Glue Logic


glue logic is the circuitry needed to achieve compatible interfaces between two (or more) different off-the-shelf integrated circuits.

An example of glue logic is the address decoder which with older processors like the 6502 or Z80 had to be added externally to divide up the addressing space of the processor into RAM, ROM and I/O. Newer versions of the same processors (such as the WDC 65816 or Zilog eZ80) instead have internal address decoders so glueless interfacing to the most common external devices becomes possible.

Sometimes, glue logic is used to encrypt the proprietary electronics circuitry by the vendor and to prevent the product from being illegally counterfeited.

Application Specific Integrated Circuit ( ASIC )


An application-specific integrated circuit or ASIC comprises an integrated circuit (IC) with functionality customized for a particular use (equipment or project), rather than serving for general-purpose use.

For example, a chip designed solely to run a cash register is an ASIC. In contrast, a microprocessor is not application-specific, because users can adapt it to many purposes.

The initial ASICs used gate-array technology.

The British firm Ferranti produced perhaps the first gate-array, the ULA (Uncommitted Logic Array), around 1980. Customisation occurred by varying the metal interconnect mask. ULAs had complexities of up to a few thousand gates. Later versions became more generalized, with different base dies customised by both metal and polysilicon layers. Some base dies include RAM elements.

In the late 1980s, the availability of logic synthesis tools (such as Design Compiler) that could accept hardware description language descriptions using Verilog and VHDL and compile a high-level description into to an optimised gate level netlist brought "standard-cell" design into the fore-front. A standard-cell library consists of pre-characterized collections of gates (such as 2 input nor, 2 input nand, invertors, etc.) that the silicon compiler uses to translate the original source into a gate level netlist. This netlist is fed into a place and route tool to create a physical layout. Routing applications then place the pre-characterized cells in a matrix fashion, and then route the connections through the matrix. The final output of the "place & route" process comprises a data-base representing the various layers and polygons in GDS-II format that represent the different mask-layers of the actual chip.

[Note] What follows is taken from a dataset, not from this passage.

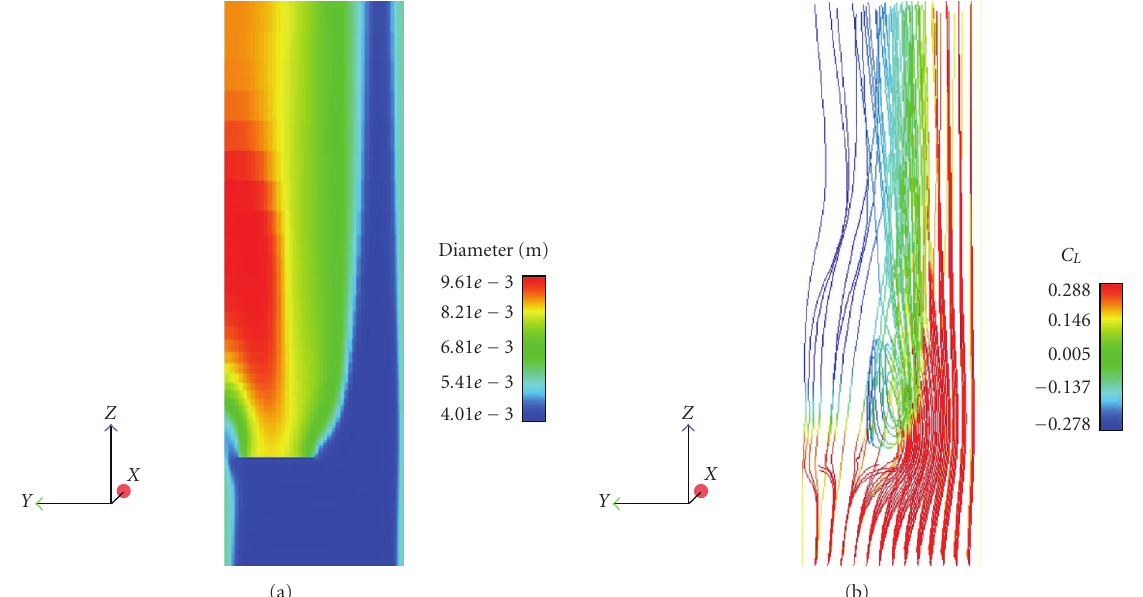
Figure 14: Neptune CFD numerical results for local mean bubble diameter and corresponding streamlines colored by the equivalent mean lift coe ffi cient (run 074) ( F B = 0; F C = 1).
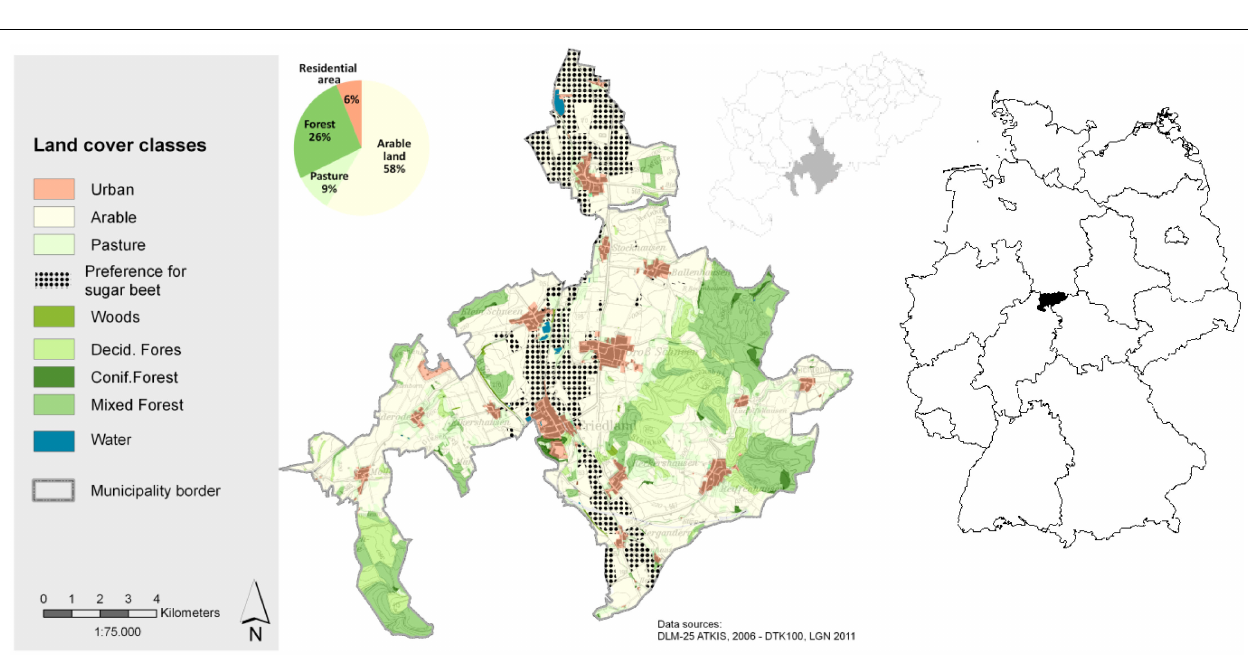
FIGURE 2 | Landscape mosaic in the municipality of Friedland including preference sites for sugar beet–wheat rotations that are excluded from the scenario assessment .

Finally, designers can also take the "full-custom" route in implementing an ASIC. In this case, an individual description of each transistor occurs in building the circuit. A "full-custom" implementation may function five times faster than a "standard-cell" implementation. The "standard-cell" implementation can usually be implemented quite a bit quicker and with less risk of errors, than the "full-custom" choice.

As feature sizes have shrunk and design tools improved over the years, the maximum complexity (and hence functionality) has increased from 5000 gates to 20 million or more. Modern ASICs often include 32-bit processors and other large building-blocks. Many people refer to such an ASIC as a SoC - System on a Chip.

The use of intellectual property (IP) in ASICs has become a growing trend. Many ASIC houses have had standard cell libraries for years. However IP takes the reuse of designs to a new level. Designers of most complex digital ICs now utilise computer languages that describe electronics rather than code. Many organizations now sell tested functional blocks written in these languages. For example, one can purchase CPUs, ethernet or telephone interfaces.

For smaller designs and/or lower production volumes, ASICs have started to become a less attractive solution, as field-programmable gate arrays (FPGAs) grow larger, faster and more capable. Some SoCs consist of a microprocessor, various types of memory and a large FPGA.

So having said, this blog is dedicated to Digital Electronics, VLSI, ASICs, SOCs etc.